Man ist oft geneigt zu sagen, früher sei alles besser gewesen. Wenn ich die zahnärztliche Ausbildung in Österreich betrachte, dann ist sie aus meiner Sicht früher tatsächlich besser gewesen. Nach Beendigung der Ausbildung war man viel eher als heute fähig, den zahnärztlichen Beruf auszuüben. Allerdings war die Zahnmedizin in der damaligen Zeit doch weniger komplex als heute.
Es ist mit keinem bestehenden Ausbildungskonzept möglich, alle von außen an das Zahnmedizinstudium gestellten Anforderungen gleichzeitig zu erfüllen. Nämlich ein möglichst kurzes Studium, bei dem aber alle Fachbereiche vollständig gelehrt werden, mit einer möglichst praxisnahen zahnärztlichen Ausbildung zu verbinden und dieses gleichzeitig mit möglichst vielen medizinischen Inhalten zu verknüpfen.

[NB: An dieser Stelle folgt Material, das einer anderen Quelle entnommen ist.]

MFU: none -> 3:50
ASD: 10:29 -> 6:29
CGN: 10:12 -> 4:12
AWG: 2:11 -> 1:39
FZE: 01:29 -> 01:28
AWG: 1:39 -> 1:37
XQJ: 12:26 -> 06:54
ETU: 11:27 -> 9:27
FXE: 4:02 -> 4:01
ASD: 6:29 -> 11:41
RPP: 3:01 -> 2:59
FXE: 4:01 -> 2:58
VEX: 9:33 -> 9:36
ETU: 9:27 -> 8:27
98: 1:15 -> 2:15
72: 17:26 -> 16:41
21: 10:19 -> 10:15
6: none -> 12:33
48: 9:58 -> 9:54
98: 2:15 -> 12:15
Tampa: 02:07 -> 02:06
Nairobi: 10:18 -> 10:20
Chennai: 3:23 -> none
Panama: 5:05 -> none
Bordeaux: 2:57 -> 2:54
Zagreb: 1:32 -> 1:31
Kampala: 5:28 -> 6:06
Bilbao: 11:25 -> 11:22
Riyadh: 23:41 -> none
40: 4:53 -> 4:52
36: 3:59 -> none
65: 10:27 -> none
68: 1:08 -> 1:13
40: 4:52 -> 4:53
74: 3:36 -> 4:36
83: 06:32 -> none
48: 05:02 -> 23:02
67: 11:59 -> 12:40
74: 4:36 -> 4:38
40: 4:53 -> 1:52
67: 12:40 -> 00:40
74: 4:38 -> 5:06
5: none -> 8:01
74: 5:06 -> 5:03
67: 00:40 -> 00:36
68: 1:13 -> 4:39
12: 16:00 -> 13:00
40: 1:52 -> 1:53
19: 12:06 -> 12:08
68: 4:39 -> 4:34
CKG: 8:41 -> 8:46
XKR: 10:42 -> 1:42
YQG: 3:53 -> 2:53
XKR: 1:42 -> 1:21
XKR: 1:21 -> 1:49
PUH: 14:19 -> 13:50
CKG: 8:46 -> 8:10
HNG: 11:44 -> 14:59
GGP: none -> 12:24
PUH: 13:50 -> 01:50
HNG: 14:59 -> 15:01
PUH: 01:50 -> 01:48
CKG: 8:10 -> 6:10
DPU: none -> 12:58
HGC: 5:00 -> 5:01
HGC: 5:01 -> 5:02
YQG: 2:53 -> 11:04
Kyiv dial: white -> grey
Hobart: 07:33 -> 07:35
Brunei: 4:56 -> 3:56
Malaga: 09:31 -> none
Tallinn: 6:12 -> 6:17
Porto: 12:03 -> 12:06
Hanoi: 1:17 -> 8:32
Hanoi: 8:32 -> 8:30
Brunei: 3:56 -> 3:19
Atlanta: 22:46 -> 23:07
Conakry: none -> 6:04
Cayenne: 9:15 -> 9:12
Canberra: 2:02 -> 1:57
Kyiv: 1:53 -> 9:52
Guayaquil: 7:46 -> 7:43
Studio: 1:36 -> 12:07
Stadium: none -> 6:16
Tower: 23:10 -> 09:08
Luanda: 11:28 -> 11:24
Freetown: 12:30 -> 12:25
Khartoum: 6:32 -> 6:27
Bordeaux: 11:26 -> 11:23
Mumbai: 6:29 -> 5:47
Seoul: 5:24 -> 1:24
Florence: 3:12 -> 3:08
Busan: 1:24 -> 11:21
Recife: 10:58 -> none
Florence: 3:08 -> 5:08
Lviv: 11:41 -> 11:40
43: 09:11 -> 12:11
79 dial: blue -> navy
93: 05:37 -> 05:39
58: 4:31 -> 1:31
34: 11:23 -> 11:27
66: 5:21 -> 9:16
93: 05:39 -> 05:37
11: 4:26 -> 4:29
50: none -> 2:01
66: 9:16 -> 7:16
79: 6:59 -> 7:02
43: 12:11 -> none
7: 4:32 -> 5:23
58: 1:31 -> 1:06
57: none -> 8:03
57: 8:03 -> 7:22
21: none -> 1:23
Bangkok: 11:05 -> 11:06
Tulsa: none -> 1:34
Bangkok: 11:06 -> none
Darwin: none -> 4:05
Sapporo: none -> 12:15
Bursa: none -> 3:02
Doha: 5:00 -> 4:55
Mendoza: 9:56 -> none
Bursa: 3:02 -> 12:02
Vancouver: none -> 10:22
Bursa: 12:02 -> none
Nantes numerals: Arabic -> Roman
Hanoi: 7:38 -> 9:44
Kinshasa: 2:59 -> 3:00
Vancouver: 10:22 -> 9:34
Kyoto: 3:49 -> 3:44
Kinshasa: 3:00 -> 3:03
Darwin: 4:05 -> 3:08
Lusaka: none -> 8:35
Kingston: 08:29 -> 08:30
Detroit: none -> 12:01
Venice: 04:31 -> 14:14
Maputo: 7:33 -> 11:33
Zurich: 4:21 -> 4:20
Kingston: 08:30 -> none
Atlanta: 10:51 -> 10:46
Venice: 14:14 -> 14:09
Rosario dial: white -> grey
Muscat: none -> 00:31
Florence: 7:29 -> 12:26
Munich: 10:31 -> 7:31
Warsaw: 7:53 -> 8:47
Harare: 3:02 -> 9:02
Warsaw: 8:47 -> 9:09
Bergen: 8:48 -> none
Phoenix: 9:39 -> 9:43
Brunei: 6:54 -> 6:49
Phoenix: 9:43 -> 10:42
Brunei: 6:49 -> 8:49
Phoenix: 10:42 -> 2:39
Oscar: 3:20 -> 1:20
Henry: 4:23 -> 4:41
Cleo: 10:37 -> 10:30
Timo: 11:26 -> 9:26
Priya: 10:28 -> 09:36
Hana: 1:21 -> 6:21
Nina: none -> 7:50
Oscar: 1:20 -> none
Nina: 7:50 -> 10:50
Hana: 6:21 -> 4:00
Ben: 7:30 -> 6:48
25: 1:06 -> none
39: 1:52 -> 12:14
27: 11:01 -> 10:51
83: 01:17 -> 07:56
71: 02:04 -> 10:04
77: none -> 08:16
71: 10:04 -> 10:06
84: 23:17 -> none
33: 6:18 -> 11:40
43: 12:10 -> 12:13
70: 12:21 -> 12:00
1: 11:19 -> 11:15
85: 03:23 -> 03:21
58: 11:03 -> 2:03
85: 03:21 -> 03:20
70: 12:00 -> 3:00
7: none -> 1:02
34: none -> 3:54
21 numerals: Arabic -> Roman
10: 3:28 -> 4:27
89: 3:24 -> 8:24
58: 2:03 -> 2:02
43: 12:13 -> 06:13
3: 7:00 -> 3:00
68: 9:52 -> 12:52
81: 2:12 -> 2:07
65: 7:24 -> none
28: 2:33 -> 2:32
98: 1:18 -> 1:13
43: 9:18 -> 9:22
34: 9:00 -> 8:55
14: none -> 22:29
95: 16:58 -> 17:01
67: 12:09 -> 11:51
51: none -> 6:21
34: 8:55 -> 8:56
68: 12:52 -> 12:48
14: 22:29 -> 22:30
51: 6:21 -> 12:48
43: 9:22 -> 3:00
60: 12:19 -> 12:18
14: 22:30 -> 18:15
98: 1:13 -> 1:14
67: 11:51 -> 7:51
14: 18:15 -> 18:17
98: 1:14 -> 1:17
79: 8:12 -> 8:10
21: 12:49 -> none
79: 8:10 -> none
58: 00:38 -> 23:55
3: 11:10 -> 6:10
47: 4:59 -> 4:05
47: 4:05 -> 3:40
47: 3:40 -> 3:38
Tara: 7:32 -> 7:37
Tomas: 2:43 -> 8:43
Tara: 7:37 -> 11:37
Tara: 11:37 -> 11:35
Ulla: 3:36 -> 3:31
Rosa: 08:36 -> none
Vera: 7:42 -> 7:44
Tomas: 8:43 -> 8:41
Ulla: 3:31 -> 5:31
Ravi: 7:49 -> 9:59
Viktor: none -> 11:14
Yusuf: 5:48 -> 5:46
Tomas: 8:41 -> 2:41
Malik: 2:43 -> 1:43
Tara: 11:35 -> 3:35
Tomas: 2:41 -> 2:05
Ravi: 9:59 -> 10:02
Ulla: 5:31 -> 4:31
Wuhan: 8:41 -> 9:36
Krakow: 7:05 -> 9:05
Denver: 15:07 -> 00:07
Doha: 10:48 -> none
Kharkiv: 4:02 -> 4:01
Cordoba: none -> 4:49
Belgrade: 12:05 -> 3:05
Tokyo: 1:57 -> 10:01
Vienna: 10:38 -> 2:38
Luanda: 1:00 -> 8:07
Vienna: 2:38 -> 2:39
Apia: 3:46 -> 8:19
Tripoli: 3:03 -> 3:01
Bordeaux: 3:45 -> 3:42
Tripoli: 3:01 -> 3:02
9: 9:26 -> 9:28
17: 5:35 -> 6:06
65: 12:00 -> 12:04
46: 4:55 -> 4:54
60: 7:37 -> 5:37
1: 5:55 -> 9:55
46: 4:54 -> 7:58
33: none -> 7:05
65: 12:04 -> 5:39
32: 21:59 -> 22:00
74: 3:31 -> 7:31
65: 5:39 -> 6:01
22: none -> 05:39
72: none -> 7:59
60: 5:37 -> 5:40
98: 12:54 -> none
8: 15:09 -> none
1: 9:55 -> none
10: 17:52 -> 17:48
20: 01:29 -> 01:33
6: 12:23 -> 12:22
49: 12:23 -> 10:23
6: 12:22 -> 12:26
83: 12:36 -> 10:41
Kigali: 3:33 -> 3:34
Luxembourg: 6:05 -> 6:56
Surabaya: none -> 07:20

Ich halte den mit der in Deutschland vorgesehenen neuen Approbationsordnung geplanten Weg für den derzeit besten Kompromiss. Die rein handwerklichen Fähigkeiten allein zu beherrschen, ist nicht mehr ausreichend, um schwierige Patienten adäquat versorgen zu können, und diese wird es in Zukunft durch die demographische Entwicklung immer häufiger geben. Möglichst viel medizinisches Wissen ist sicher hilfreich, um für die Herausforderungen der Zukunft gerüstet zu sein.